Recensione Mantero – Don Chisciotte – 2014
by Roberto Giannini
Pubblicato all’inizio di questo 2014, il terzo album del cantautore genovese Andrea Mantero possiede tutte le caratteristiche per far discutere di se: infatti, fin dal titolo (Don Chisciotte) e dalle note di presentazione, si ha la sensazione che quello che ci si appresta ad ascoltare ed analizzare non sarà alcunchè di banale, ma un prodotto studiato a fondo, curato, omogeneo, diverso dai canoni autoriali ai quali siamo abituati da un po’ di tempo a questa parte. E, in effetti, già dai primi suoni, questa impressione viene suffragata. Don Chisciotte si presenta quale concept album, termine che sappiamo molto spesso accostato a lavori di stampo progressive, caratterizzati da suite o comunque impostazioni strutturali cervellotiche e complesse.
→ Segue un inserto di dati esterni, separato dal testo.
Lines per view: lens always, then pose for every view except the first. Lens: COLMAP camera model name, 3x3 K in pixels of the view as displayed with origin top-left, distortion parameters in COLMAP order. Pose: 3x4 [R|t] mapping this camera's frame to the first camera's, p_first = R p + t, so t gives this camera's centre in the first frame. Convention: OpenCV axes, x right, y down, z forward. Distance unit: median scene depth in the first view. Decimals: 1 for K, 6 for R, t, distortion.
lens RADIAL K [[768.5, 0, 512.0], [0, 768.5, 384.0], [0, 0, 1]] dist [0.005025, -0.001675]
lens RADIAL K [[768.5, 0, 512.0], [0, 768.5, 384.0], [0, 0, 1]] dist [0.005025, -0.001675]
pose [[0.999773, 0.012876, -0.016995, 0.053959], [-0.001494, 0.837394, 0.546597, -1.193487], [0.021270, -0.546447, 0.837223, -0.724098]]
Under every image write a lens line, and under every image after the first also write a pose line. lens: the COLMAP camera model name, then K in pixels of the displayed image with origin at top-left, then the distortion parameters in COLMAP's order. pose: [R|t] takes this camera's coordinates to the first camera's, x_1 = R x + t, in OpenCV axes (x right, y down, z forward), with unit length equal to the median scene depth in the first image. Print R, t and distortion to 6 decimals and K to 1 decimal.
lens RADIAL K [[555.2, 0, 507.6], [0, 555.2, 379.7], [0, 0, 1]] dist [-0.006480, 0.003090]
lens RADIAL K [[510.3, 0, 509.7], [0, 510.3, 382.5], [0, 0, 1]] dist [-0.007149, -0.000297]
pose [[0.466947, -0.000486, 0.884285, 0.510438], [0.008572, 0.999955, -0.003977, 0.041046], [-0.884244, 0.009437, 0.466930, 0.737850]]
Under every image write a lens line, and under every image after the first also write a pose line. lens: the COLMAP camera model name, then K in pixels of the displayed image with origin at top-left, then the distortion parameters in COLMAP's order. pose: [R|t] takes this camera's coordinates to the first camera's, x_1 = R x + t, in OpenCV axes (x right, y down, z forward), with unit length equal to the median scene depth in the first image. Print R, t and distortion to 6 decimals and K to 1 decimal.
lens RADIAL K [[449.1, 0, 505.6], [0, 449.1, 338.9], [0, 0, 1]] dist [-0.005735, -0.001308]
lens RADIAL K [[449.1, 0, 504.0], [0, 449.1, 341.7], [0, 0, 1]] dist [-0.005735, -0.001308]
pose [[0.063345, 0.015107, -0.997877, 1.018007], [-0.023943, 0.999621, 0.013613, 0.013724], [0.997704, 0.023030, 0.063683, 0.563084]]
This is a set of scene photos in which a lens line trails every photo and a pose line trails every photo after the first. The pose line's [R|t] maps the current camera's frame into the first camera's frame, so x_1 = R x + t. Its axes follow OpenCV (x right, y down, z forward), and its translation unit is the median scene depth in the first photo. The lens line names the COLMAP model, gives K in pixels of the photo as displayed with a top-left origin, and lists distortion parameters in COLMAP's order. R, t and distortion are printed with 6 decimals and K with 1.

In questo caso niente di tutto ciò: il termine concept è riferito sia al tema di fondo dell’album, che al filo conduttore intorno al quale questo tema gira, vale a dire la grande opera letteraria capolavoro di Miguel de Cervantes, vissuto e attivo a cavallo tra il ‘500 e il ‘600. L’adolescenza, è il tema sul quale Mantero si sofferma, la fase delicata della vita durante la quale si perde (o perlomeno si modifica la prospettiva) gradualmente la certezza di alcuni ideali che in fase fanciullesca risultano puri e incontaminati, e si scivola verso un’età adulta che molto spesso non viene completamente vissuta da tale. Don Chisciotte, citando l’autore, è un “viaggio nel tempo laddove l’adulto e il ragazzo si incrociano per analizzare rispettivamente, il proprio passato e il proprio futuro parlando lingue diverse ed essendo, a tutti i livelli, persone diverse pur portando lo stesso nome”. Un opera comunque “difficile”, che merita attenti ascolti, nella quale riferimenti e citazioni sono in alcuni passaggi palesi, in altri ben celati, quasi subliminali, all’interno di versi a tratti molto ricercati (il paragone col Battiato della fase centrale della sua carriera non è azzardato). I tredici brani (tutti composti dall’autore tranne la rielaborazione della Wishlist di vedderiana memoria, Acqua di aprile del cantautore spagnolo Luis Pastor e Il risveglio composta dal chitarrista Andrea La Bruna) sono intramezzati da frammenti del film omonimo di Maurizio Scaparro del 1984.
Dal punto di vista prettamente musicale emerge fin dai primi ascolti un impressionante lavoro di arrangiamento (effettuato quasi esclusivamente dal fratello Mario Mantero, tastierista innamorato tanto del miglior prog quanto dai suoni di Canterbury) per cui non aspettatevi un disco strimpellato: infatti si possono apprezzare, immergendosi nell’ascolto, ottime melodie vocali (a partire dall’iniziale Dimmi, cosa inventi?), passaggi acustici di primo piano (ascoltare a proposito Il risveglio, introduzione al brano che dà il titolo all’album nel quale si evidenzia l’eccellente chitarra elettrica di influenza pinkfloydiana, suonata da Andrea La Bruna), tracce (ad esempio l’ottima Ronzinante) nelle quali l’essenziale ma efficace sezione ritmica (con il basso di Stefano Olivieri e la batteria ricostruita su sonorità e dinamiche “vere” dallo stesso Mario) innalza il groove generale rendendo fruibile l’opera anche ad ascoltatori più “rock oriented”. Sicuramente meritano menzioni speciali Vivo fuori, uno dei pezzi forti dell’album contraddistinto da tastiere mai ridondanti in primo piano, cosiccome Il duello, quasi dodici minuti di durata, un brano dalla lunghezza prog ma privo di inutili orpelli o strutture pretenziose. Altri episodi (ad esempio I mostri) raccolgono l’eredità di un certo cantautoriato autoctono (vengono in mente il primo Vecchioni o il compianto Pierangelo Bertoli) nel quale aleggia nel profondo la lezione di Fabrizio De Andrè, dalla quale nessun artista genovese può (volente o nolente) prescindere.
Un lavoro maturo e ben riuscito, quindi, apprezzabile sia nel complesso che parcellizzato sui singoli episodi, un lavoro che merita attenzione, e che ci auguriamo porti ad Andrea Mantero una serie di riscontri perlomeno tra gli addetti ai lavori, poichè su un’opera del genere non cali un ingiusto oblio.